The database has been in beta since January 1, when it first became operational, according to the state press release. Since that time, over 75 state agencies, authorities, public benefit corporations, the State University of New York and the City University of New York systems have entered data into the system, which already has over 3,000 entries available, according to the press release. In addition, around 6,000 employees of the affected agencies received training on how to report information to the database.

Users can search the database by government entity, by client company, representing company, government attendee name, client attendee name or outside representative name, the nature of the meeting and by date range. The data can be exported in CSV or XML format.

Searches for the name Cuomo do not bring up any results, but a search for MTA New York City Transit Authority, for example, brings up 59 records, all related to "Procuring a State Contract for real property, goods or services."

Each record gives the date, the location and the participants in the meeting, in many respects echoing the White House visitor records. In the MTA's case, nearly all the meetings were held at Transit Authority headquarters or locations such as Grand Central Station.

But one meeting on March 16 took place at T-Mobile offices in Parsippany, NJ, at which MTA officials met with T-Mobile executives, including Tom Ellefson, VP of Northeast Engineering, and Chris Jaeger and Bill Bayne, managing director and CEO of Transit Wireless, respectively.

The record doesn't specify what exact contract was under discussion at the meeting, though this one could have had to do with plans to expand wireless service in the subway system.

Government advocacy groups welcomed the launch of the system. The Brennan Center for Justice noted in a statement that the database would help address concerns about the limited scope of client disclosure reports that the 2011 law also required of lawmakers and other officials working as lawyers or consultants.

"Indeed, the first set of these reports, which were filed in June 2013 by lawmakers and other officials, reveal very few clients," the statement notes. "Although there will still be significant gaps in the available information about the outside activities of lawmakers and other officials, this database will ensure that going forward the public, the media, and policymakers will be better able to discern whether an officeholder or their business partners are representing clients with state business before state agencies, an important part of the overall picture."

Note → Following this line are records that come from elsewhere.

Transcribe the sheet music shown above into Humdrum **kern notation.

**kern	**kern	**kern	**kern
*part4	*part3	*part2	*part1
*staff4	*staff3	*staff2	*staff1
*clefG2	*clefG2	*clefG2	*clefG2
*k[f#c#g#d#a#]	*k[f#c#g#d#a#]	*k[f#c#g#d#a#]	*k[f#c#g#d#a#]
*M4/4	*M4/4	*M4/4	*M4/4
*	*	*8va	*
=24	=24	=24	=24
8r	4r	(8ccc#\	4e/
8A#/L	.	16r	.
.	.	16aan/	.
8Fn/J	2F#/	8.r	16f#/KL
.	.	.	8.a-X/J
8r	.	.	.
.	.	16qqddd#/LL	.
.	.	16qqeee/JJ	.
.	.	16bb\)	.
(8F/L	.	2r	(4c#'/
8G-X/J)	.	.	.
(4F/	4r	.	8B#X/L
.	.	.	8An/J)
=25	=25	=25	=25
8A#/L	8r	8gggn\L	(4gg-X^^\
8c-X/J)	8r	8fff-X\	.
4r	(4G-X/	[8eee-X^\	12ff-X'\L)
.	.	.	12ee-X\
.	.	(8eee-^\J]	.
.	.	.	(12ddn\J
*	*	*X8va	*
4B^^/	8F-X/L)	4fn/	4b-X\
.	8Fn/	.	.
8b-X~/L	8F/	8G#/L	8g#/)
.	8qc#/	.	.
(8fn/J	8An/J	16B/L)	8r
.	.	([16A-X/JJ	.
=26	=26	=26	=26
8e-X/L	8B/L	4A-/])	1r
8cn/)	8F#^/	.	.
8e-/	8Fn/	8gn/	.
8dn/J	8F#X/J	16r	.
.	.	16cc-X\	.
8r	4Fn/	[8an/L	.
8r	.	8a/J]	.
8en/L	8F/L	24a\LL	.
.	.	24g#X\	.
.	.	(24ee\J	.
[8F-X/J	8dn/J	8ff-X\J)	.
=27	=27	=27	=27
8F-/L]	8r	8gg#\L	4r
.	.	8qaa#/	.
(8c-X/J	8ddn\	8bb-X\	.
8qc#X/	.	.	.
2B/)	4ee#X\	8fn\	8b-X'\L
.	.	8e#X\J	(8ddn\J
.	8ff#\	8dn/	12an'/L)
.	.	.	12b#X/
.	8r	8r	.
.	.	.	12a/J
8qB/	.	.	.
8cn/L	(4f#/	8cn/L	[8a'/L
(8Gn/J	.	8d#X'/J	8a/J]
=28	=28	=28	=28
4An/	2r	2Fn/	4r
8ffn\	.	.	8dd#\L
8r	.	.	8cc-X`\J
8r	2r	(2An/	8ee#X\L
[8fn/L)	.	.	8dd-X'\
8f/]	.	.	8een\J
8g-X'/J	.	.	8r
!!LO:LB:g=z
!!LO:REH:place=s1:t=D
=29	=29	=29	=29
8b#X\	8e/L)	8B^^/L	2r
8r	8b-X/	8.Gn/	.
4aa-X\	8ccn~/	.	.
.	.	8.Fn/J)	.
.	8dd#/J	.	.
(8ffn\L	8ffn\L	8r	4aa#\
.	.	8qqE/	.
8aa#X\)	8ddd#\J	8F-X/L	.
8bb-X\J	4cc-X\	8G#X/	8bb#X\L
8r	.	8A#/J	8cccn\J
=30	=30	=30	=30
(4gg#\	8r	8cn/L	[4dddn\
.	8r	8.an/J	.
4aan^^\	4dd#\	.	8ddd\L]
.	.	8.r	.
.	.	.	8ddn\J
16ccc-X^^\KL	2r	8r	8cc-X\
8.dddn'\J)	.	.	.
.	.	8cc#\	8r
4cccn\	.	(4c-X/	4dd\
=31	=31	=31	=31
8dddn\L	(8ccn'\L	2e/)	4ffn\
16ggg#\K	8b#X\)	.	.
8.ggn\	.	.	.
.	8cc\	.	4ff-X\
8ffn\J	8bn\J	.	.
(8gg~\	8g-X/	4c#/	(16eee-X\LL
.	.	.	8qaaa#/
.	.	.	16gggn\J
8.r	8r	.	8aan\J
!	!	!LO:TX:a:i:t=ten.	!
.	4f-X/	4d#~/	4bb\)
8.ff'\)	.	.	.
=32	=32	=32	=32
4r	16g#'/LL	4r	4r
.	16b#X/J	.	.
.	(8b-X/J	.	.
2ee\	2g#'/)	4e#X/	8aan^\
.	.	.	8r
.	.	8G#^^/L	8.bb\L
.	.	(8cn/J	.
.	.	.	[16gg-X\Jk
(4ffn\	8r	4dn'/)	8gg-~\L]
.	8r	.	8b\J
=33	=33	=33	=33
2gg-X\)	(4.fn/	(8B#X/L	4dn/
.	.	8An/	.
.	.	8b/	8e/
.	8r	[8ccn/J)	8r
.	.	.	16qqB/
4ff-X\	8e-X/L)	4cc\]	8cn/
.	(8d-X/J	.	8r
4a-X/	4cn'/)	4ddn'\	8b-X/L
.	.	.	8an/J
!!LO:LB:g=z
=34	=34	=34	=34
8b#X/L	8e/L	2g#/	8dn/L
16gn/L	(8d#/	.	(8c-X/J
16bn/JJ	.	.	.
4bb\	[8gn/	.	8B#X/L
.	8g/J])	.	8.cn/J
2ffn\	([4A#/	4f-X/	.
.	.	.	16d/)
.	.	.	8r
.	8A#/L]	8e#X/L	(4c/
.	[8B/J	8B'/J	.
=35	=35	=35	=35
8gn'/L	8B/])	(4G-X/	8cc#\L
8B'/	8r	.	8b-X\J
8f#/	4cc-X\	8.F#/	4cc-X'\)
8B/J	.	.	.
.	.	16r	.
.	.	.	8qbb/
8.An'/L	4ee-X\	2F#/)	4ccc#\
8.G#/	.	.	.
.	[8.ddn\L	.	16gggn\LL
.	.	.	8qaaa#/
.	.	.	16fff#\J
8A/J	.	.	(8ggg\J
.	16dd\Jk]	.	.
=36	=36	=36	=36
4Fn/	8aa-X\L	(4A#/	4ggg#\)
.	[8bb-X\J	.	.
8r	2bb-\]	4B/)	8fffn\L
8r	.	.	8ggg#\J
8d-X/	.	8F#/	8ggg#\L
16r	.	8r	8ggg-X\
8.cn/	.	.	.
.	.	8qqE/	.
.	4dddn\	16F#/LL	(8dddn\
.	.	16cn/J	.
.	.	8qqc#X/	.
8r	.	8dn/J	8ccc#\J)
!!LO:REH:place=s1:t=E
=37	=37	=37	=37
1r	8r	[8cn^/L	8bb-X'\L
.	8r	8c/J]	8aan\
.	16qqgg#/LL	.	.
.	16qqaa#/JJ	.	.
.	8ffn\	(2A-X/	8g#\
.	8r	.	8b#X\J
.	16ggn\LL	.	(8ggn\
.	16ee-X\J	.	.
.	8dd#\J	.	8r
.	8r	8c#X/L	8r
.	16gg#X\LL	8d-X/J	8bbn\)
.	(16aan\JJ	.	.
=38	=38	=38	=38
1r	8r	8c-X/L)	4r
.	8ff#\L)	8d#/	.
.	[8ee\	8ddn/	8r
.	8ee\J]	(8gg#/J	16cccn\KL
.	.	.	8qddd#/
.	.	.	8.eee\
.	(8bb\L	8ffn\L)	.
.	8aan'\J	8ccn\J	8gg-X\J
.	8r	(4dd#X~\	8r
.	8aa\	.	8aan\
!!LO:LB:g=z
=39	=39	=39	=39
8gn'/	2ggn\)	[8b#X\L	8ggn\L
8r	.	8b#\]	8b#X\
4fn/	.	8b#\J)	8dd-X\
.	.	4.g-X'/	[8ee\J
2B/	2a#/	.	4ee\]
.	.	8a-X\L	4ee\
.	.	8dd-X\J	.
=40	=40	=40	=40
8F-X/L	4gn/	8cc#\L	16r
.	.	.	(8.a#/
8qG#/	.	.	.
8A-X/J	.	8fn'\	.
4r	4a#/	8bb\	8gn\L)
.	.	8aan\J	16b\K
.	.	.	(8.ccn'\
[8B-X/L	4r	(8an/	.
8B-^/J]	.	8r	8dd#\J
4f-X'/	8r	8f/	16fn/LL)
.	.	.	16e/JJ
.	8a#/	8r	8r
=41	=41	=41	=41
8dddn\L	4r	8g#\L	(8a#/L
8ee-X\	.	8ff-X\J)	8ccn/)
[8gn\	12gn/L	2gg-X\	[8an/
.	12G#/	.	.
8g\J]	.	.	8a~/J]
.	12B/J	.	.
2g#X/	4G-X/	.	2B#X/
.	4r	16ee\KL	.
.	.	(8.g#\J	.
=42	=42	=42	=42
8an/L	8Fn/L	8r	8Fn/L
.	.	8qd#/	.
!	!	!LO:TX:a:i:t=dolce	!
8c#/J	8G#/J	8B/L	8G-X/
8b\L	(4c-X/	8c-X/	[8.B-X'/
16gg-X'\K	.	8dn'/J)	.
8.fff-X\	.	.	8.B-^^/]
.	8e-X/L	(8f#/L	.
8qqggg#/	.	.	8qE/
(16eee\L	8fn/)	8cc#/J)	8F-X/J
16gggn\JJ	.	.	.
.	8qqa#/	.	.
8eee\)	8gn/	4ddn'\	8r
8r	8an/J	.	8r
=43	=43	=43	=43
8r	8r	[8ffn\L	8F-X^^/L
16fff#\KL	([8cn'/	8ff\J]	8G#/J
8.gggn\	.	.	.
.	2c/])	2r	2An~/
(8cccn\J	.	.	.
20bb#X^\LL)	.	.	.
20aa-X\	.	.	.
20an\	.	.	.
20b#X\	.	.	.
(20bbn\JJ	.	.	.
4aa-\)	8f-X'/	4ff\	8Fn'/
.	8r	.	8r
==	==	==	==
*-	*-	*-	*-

The announcement of the new database follows other open data and transparency inititatives that Cuomo has pushed earlier this year, from the launch of the state's open data platform, which in March included information from nearly 70 localities, and recently publishing a draft of the state's open data guidelines on GitHub.

"The database is an excellent example of how the Governor can use the powers of his office to fashion innovative ways to improve integrity and transparency in Albany, despite political stalemate on key reform issues," the Brennan Center says in its statement. "The new client database is the first of its kind, and we hope will become a model for transparency and accountability nationally."